### [WHAT THE TASK REQUIRES]
For the records below, print every one exactly, with nothing dropped.

[Entries taken from a collection]
• • •

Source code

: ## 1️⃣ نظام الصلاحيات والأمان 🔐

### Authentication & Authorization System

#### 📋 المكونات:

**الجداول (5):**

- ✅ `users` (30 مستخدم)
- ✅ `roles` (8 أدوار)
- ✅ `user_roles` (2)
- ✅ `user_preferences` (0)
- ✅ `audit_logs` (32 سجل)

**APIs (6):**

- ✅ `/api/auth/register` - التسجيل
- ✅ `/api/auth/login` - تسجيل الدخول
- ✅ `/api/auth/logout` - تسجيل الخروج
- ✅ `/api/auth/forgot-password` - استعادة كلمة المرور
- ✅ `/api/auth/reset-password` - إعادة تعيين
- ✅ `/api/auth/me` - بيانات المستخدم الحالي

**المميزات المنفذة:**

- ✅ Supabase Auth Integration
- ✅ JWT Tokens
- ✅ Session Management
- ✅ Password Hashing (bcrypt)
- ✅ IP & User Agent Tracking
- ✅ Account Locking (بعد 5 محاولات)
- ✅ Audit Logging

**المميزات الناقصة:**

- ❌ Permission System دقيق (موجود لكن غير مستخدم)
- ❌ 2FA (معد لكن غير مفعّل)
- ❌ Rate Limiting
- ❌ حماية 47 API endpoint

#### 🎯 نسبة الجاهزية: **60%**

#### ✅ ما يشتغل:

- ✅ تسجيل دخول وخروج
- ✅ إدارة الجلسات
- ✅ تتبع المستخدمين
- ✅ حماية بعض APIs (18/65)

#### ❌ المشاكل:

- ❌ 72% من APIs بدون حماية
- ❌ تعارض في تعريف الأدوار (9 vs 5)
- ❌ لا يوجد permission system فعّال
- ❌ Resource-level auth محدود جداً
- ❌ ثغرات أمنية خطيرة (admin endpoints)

• • •

### [FINAL ANSWER]
Source code

: ## 1️⃣ نظام الصلاحيات والأمان 🔐

### Authentication & Authorization System

#### 📋 المكونات:

**الجداول (5):**

- ✅ `users` (30 مستخدم)
- ✅ `roles` (8 أدوار)
- ✅ `user_roles` (2)
- ✅ `user_preferences` (0)
- ✅ `audit_logs` (32 سجل)

**APIs (6):**

- ✅ `/api/auth/register` - التسجيل
- ✅ `/api/auth/login` - تسجيل الدخول
- ✅ `/api/auth/logout` - تسجيل الخروج
- ✅ `/api/auth/forgot-password` - استعادة كلمة المرور
- ✅ `/api/auth/reset-password` - إعادة تعيين
- ✅ `/api/auth/me` - بيانات المستخدم الحالي

**المميزات المنفذة:**

- ✅ Supabase Auth Integration
- ✅ JWT Tokens
- ✅ Session Management
- ✅ Password Hashing (bcrypt)
- ✅ IP & User Agent Tracking
- ✅ Account Locking (بعد 5 محاولات)
- ✅ Audit Logging

**المميزات الناقصة:**

- ❌ Permission System دقيق (موجود لكن غير مستخدم)
- ❌ 2FA (معد لكن غير مفعّل)
- ❌ Rate Limiting
- ❌ حماية 47 API endpoint

#### 🎯 نسبة الجاهزية: **60%**

#### ✅ ما يشتغل:

- ✅ تسجيل دخول وخروج
- ✅ إدارة الجلسات
- ✅ تتبع المستخدمين
- ✅ حماية بعض APIs (18/65)

#### ❌ المشاكل:

- ❌ 72% من APIs بدون حماية
- ❌ تعارض في تعريف الأدوار (9 vs 5)
- ❌ لا يوجد permission system فعّال
- ❌ Resource-level auth محدود جداً
- ❌ ثغرات أمنية خطيرة (admin endpoints)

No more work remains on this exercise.